ROOT   6.08/07 Reference Guide
ROOT::Math::Impl Namespace Reference

Functions

template<typename Scalar >
Scalar Eta_FromRhoZ (Scalar rho, Scalar z)
Calculate eta given rho and zeta. More...

template<typename Scalar >
Scalar Eta_FromTheta (Scalar theta, Scalar r)
Implementation of eta from -log(tan(theta/2)). More...

◆ Eta_FromRhoZ()

template<typename Scalar >
 Scalar ROOT::Math::Impl::Eta_FromRhoZ ( Scalar rho, Scalar z )
inline

Calculate eta given rho and zeta.

This formula is faster than the standard calculation (below) from log(tan(theta/2) but one has to be careful when rho is much smaller than z (large eta values) Formula is eta = log( zs + sqrt(zs^2 + 1) ) where zs = z/rho

For large value of z_scaled (tan(theta) ) one can appoximate the sqrt via a Taylor expansion We do the approximation of the sqrt if the numerical error is of the same order of second term of the sqrt.expansion: eps > 1/zs^4 => zs > 1/(eps^0.25)

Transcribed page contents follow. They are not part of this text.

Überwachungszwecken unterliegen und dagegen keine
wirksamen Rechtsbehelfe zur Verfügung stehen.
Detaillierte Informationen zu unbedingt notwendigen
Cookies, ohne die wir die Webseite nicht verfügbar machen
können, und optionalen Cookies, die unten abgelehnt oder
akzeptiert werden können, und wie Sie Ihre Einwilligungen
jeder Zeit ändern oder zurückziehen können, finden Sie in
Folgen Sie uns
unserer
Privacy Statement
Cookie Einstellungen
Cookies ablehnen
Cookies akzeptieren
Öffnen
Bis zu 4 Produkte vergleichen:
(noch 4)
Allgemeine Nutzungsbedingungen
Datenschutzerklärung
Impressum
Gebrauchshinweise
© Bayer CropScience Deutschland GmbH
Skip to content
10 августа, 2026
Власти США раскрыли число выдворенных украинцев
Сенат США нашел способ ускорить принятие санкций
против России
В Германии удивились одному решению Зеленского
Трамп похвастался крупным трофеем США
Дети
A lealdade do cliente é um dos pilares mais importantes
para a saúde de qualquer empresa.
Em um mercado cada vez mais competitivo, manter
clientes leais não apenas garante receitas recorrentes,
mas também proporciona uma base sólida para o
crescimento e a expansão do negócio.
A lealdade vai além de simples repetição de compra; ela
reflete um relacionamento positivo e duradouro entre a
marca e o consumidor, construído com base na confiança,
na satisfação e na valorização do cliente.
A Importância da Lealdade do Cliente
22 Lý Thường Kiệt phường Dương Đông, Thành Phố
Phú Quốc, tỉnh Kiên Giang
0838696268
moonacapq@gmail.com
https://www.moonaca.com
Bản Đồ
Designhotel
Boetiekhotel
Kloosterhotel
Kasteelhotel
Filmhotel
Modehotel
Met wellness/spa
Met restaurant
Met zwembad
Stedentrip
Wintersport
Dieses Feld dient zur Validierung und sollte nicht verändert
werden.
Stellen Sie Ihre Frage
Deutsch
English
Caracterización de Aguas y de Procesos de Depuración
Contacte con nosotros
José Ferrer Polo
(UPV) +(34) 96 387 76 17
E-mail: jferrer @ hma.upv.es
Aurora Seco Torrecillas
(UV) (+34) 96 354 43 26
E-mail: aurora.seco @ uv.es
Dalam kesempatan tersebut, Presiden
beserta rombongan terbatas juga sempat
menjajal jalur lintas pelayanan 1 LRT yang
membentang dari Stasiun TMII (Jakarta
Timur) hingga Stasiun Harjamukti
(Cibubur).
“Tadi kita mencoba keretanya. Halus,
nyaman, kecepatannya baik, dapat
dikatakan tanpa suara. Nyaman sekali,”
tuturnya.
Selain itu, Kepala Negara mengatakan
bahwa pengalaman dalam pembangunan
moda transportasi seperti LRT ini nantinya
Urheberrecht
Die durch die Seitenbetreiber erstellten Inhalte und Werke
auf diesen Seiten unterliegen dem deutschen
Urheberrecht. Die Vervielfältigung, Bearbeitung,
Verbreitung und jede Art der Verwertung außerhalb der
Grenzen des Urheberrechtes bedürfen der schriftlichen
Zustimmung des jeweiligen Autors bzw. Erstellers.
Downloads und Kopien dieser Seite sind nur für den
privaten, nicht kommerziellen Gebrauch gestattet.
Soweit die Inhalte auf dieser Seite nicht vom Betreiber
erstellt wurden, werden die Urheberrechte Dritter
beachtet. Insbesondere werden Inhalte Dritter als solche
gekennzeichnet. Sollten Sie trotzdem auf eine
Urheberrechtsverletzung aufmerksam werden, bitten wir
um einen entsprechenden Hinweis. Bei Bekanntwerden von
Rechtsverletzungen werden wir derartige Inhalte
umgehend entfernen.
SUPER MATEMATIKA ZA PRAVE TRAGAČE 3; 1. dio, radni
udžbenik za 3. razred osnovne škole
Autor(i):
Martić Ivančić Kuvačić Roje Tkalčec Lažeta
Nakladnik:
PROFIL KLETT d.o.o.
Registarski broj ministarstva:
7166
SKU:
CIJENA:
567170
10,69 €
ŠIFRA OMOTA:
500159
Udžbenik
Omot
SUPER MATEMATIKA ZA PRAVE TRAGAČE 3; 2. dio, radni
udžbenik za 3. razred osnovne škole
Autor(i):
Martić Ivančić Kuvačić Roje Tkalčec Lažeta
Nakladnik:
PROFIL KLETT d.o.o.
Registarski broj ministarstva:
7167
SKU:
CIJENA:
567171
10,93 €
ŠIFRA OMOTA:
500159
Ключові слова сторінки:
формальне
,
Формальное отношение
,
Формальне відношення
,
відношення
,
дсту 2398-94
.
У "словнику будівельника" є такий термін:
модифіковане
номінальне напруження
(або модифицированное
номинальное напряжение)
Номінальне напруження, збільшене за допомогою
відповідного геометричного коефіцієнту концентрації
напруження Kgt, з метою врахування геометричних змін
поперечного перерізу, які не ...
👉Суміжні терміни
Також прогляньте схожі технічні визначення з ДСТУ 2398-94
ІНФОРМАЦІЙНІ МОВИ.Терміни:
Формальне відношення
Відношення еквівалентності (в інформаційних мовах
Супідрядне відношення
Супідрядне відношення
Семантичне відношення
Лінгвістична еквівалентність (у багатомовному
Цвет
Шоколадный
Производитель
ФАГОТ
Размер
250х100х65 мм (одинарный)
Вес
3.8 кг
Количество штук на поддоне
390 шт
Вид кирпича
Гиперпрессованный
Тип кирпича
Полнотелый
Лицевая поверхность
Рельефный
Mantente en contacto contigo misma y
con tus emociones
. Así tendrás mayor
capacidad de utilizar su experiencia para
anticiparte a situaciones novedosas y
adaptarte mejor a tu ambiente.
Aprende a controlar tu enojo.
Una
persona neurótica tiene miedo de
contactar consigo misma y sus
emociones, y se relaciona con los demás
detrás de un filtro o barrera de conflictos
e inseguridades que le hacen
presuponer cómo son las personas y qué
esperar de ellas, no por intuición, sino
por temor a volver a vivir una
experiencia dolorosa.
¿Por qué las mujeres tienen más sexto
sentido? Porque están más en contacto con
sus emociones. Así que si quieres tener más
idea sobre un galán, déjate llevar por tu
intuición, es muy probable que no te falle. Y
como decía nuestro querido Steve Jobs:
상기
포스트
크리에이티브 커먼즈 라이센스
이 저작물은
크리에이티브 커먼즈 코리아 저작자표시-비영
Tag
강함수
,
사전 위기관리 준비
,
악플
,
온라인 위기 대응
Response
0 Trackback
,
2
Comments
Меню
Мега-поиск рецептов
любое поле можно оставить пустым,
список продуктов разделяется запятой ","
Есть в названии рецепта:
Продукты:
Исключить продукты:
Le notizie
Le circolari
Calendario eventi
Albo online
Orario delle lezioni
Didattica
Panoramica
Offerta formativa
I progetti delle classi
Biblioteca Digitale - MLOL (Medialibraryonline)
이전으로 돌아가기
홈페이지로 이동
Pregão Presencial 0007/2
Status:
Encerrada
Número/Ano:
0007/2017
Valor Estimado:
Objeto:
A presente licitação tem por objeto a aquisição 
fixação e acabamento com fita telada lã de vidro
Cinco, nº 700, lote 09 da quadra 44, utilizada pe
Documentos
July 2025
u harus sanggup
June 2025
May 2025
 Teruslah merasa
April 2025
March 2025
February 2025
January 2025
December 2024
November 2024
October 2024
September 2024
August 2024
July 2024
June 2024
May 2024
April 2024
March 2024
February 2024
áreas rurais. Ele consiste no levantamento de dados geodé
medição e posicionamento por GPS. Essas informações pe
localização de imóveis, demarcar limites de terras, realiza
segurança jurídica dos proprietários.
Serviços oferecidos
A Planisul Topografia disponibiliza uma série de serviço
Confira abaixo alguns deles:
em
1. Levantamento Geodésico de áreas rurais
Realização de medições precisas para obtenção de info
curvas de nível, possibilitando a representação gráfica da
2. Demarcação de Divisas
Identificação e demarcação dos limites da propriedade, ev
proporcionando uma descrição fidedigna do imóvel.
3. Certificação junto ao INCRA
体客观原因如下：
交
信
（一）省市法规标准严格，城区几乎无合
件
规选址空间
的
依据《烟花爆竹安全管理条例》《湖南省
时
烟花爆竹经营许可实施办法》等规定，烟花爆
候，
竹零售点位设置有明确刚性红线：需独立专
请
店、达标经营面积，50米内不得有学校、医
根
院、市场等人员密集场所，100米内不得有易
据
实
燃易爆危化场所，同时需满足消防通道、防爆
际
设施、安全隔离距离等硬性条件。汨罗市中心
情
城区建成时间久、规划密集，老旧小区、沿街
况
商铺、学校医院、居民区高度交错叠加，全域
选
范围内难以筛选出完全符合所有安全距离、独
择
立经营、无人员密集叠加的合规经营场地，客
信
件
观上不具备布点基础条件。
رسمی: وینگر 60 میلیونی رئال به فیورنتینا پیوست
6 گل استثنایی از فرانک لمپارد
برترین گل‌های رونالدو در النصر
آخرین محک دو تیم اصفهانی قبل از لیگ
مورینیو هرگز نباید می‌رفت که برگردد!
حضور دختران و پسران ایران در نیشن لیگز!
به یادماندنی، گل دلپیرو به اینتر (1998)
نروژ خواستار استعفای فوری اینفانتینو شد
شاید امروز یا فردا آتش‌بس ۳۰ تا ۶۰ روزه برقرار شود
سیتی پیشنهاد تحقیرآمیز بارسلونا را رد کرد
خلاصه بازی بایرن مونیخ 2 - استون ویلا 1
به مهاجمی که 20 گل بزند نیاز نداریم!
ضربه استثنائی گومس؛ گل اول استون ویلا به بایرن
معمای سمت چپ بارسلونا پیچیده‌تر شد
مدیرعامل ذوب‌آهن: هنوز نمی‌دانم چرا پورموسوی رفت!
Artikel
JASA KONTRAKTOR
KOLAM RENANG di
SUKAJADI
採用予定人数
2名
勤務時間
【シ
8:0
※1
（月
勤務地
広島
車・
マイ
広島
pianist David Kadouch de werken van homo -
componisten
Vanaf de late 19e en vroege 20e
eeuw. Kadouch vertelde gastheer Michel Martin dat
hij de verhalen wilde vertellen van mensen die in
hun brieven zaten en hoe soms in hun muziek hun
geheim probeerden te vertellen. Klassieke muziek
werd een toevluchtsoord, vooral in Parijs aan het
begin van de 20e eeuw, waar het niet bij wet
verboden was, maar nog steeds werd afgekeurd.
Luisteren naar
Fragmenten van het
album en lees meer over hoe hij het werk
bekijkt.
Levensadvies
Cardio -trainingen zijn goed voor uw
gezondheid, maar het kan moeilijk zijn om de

When rho == 0 we use etaMax (see definition in etaMax.h)

Definition at line 50 of file eta.h.

◆ Eta_FromTheta()

template<typename Scalar >
 Scalar ROOT::Math::Impl::Eta_FromTheta ( Scalar theta, Scalar r )
inline

Implementation of eta from -log(tan(theta/2)).

This is convenient when theta is already known (for example in a polar coorindate system)

Definition at line 84 of file eta.h.